Without mentioning Trump by name, the summary of the meeting included at least four references to the impact that changes in immigration and trade policy could have on the US economy.
Since Trump won the presidential election in November, he has signaled plans to impose tough punitive tariffs on China, Mexico and Canada as well as other US trading partners. In addition, he intends to pursue further deregulation and mass deportations.
However, the extent of Trump's actions and specifically how they will be directed creates a scope of uncertainty about what is coming, which Federal Open Market Committee members said requires caution.
“Almost all participants viewed upside risks to inflation expectations as having increased,” the minutes said. “As reasons for this judgement, participants cited stronger-than-expected recent readings on inflation and the potential impacts of potential changes in trade and immigration policy.”

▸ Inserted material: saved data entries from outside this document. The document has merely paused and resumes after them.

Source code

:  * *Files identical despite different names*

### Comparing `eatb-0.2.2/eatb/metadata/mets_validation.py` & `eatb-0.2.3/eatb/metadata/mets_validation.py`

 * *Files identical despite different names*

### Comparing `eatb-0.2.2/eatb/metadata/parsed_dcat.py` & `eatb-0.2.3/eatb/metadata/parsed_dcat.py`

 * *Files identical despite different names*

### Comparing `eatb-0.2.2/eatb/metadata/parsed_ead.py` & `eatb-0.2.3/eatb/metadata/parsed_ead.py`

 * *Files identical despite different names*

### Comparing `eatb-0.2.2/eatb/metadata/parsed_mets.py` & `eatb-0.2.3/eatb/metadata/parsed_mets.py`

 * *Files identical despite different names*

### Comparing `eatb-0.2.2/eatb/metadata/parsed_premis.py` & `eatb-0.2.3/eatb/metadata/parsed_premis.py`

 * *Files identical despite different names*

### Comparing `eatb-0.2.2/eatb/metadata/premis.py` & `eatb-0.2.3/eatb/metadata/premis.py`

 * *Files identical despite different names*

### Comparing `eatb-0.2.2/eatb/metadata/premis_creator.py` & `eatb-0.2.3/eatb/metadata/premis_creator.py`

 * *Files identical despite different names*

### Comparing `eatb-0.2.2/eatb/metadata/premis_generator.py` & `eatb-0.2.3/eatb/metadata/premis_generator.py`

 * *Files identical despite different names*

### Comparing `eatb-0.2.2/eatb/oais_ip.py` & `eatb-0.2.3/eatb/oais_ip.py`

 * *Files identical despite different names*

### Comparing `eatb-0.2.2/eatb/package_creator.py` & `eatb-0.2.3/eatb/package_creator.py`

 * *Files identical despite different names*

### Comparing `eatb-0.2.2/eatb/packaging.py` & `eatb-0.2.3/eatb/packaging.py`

Members of the Federal Open Market Committee voted to lower the central bank's benchmark borrowing rate to a target range of 4.25% to 4.5%.
However, they also lowered their forecast for cuts expected in 2025 to two from four in the previous estimate at the September meeting, assuming quarter-point increases. The Fed has cut a full point of its funds rate since September, and current market prices suggest only one or two declines this year.
The minutes indicated that the pace of future cuts is likely to be slower indeed.
“In discussing the outlook for monetary policy, participants indicated that the Committee was at or near the point at which it would be appropriate to slow the pace of policy easing,” the document said.
Furthermore, members agreed that “the interest rate is now much closer to its neutral value than it was when the Committee began easing monetary policy in September. In addition, many participants noted that a variety of factors underscore the need for a careful approach.” in monetary policy decisions over the past few months.
These conditions include inflation readings that remain above the Fed's annual target of 2%, a strong pace of consumer spending, a stable labor market and strong economic activity as GDP grows at an above-trend rate through 2024.
“A large majority of participants noted that the Committee, at the current stage, where its policy position remains largely constrained, is well placed to devote time to assessing the evolving outlook for economic activity and inflation, including the economy’s responses to previous Committee policy actions,” it said. The record.
Officials stressed that future policy moves will depend on how the data emerges and that they are not on a specific timeline. The Fed's preferred measure showed core inflation at 2.8% in November and 2.4% when food and energy prices are included. The Federal Reserve targets inflation at 2%.
In documents distributed at the meeting, most officials noted that while they expect inflation to fall to 2%, they do not expect that to happen now until 2027 and expect near-term risks to be on the upside.
In his press conference following the interest rate decision on December 18, Chairman Jerome Powell likened the situation to “driving on a foggy night or walking into a dark room full of furniture. Just slow down.”
The meeting minutes stated that this statement reflects the mindset of the meeting participants, many of whom “noted that the current high degree of uncertainty makes it appropriate for the Committee to take a gradual approach as it moves toward a neutral policy position.”
A “dot chart” of individual members' expectations showed that they expect two more rate cuts in 2026 and perhaps another cut or two after that, eventually bringing the long-term federal funds rate down to 3%.